CSD faculty: Randy Bryant, Kayvon Fatahalian, Seth Goldstein, James Hoe (ECE), Todd Mowry, Onur Mutlu (ECE), Dave O'Hallaron, Dan Siewiorek

1 Current Research in Computer Architecture

Computer architecture research seeks to improve existing computer systems as well as to develop new ones in an effort to increase performance, improve reliability, or to adapt to new computing environments. While the focus is on high-level hardware design, architects must be adept at the underlying technology, the system software (especially compilers and operating systems), and the properties of the key application programs. The Computer Architecture Laboratory at Carnegie Mellon (CALCM) brings together researchers interested in computer architecture to conduct interdisciplinary research across several of these connected areas.
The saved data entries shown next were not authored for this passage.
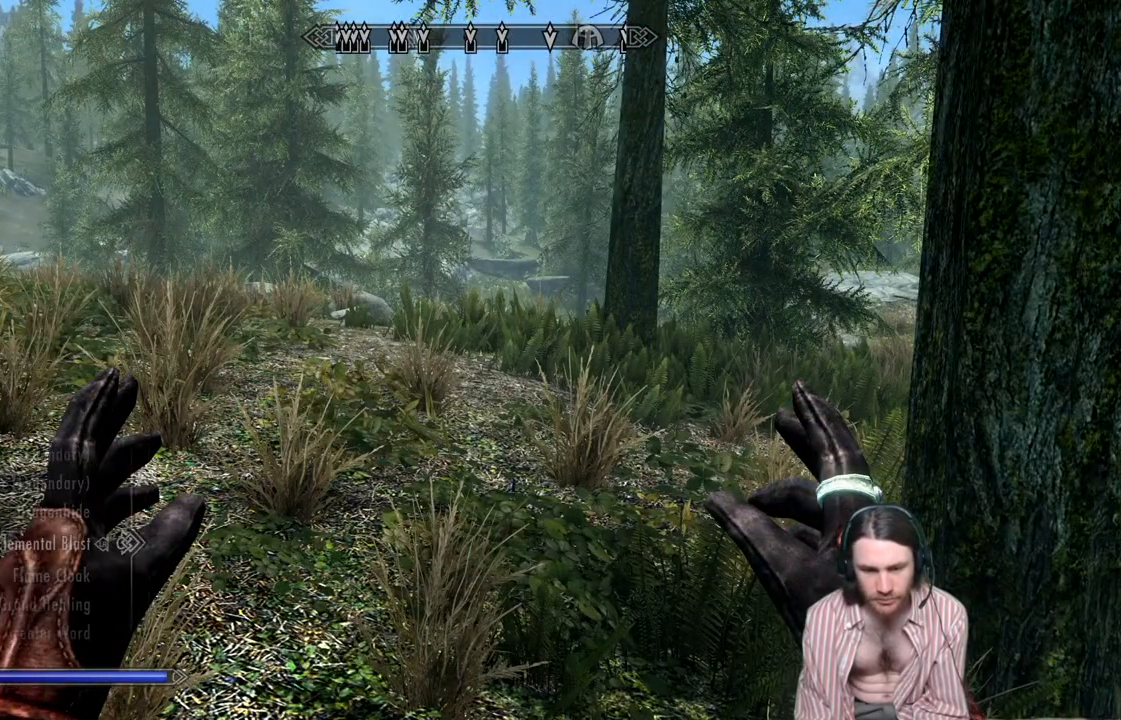
{"buttons": [], "left_stick": "up", "right_stick": "center", "events": []}
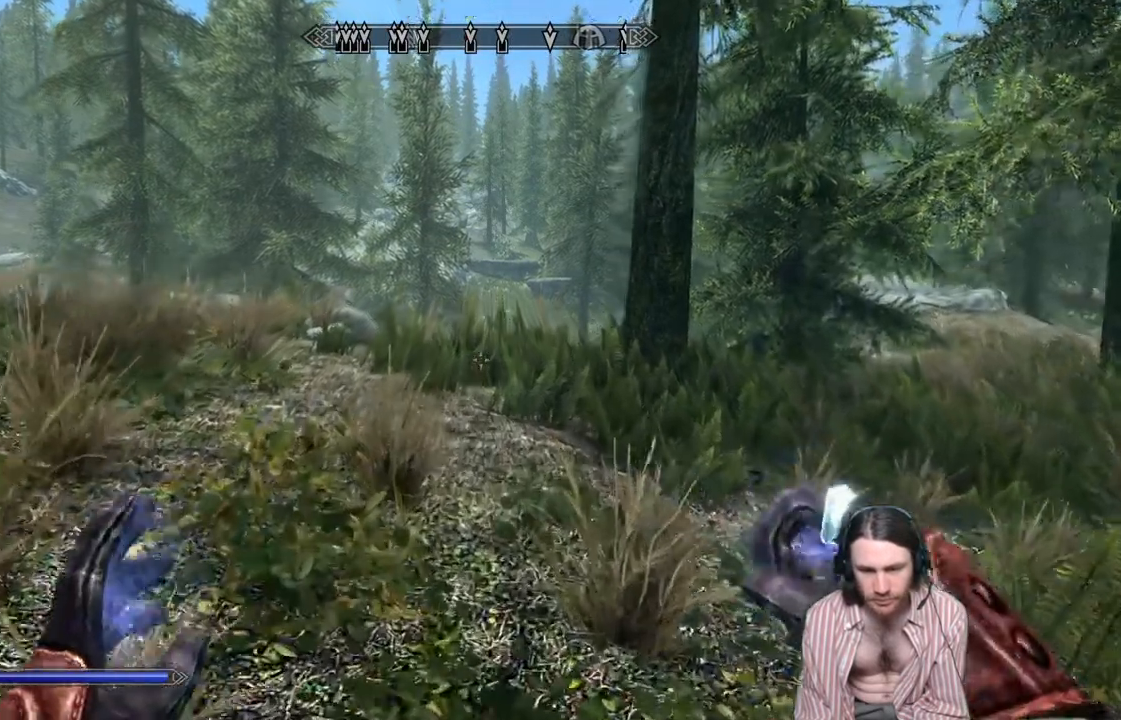
{"buttons": [], "left_stick": "up", "right_stick": "center", "events": [[50, "right_stick", "down"], [200, "right_stick", "center"]]}
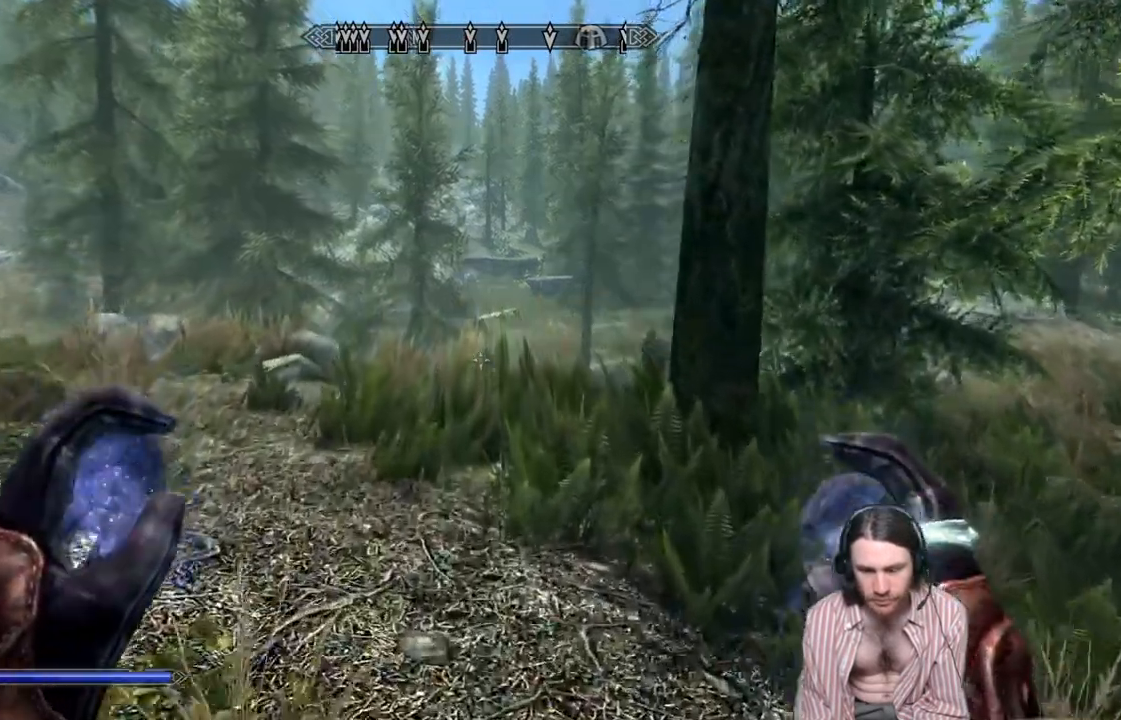
{"buttons": [], "left_stick": "up", "right_stick": "center", "events": [[267, "right_stick", "down"], [383, "right_stick", "center"]]}
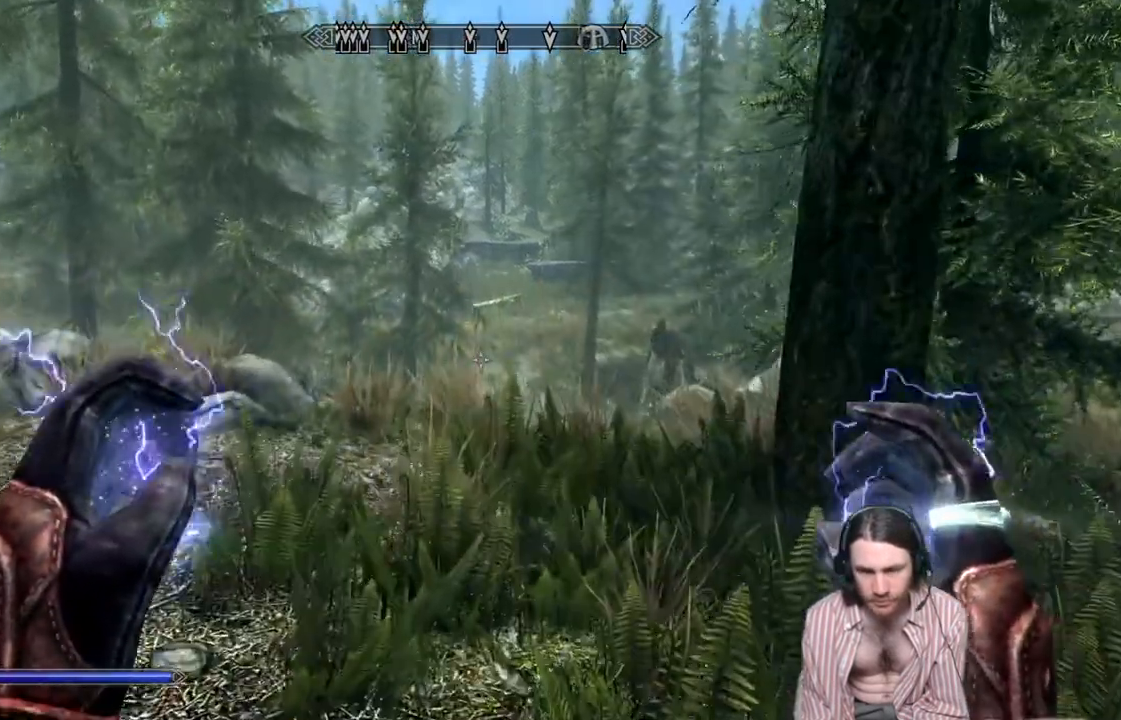
{"buttons": [], "left_stick": "up", "right_stick": "center", "events": [[267, "right_stick", "down"], [383, "right_stick", "center"]]}
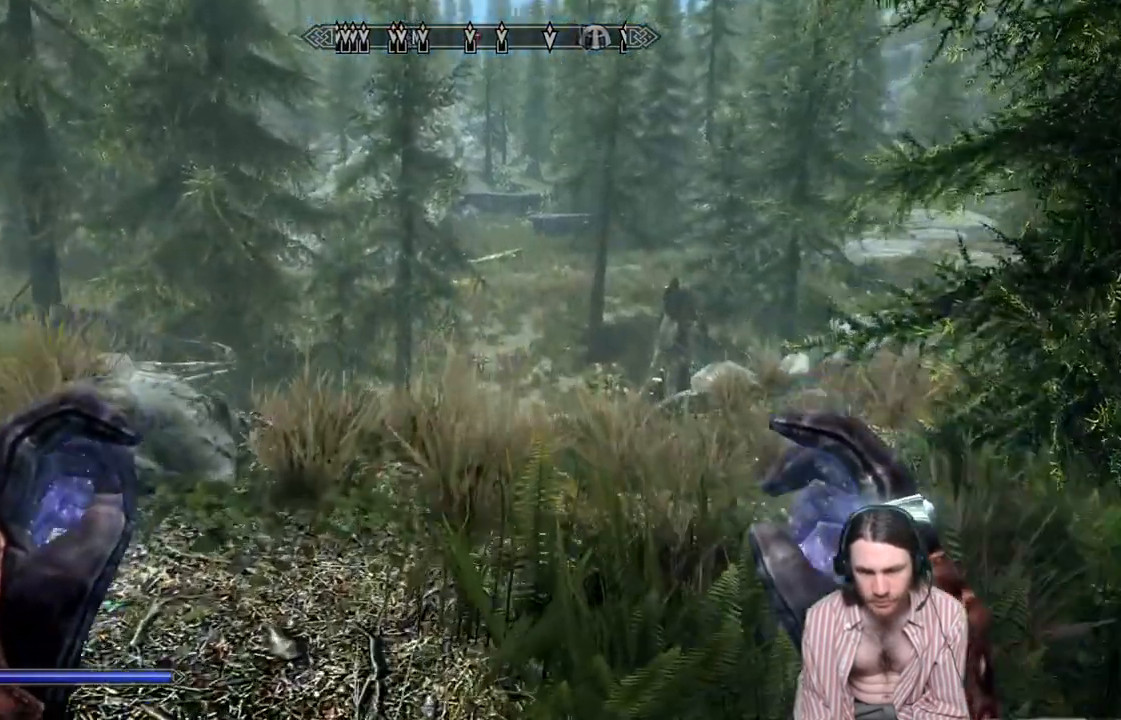
{"buttons": [], "left_stick": "up", "right_stick": "center", "events": [[83, "right_stick", "down"], [200, "right_stick", "center"]]}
Historically, CSD was a leader in developing major computer systems that embodied important advancements in computer architecture. These included C.mmp and Cm*, two of the original shared-memory multiprocessors, as well as Warp and iWarp, array processors that were targeted to what are now referred to as streaming applications. Each of these projects had major impact on how computer systems are designed and constructed. C.mmp and Cm* demonstrated the potential for creating high-performance machines by assembling multiple, commodity processors. This has become the standard method for building large-scale supercomputers. iWarp implemented a routing network in which a number of statically generated routing patterns could be programmed into the routing fabric. This idea ran counter to the dynamic routing schemes used in most processor interconnection networks, but it has reappeared in the scalar operand network developed by the MIT RAW project.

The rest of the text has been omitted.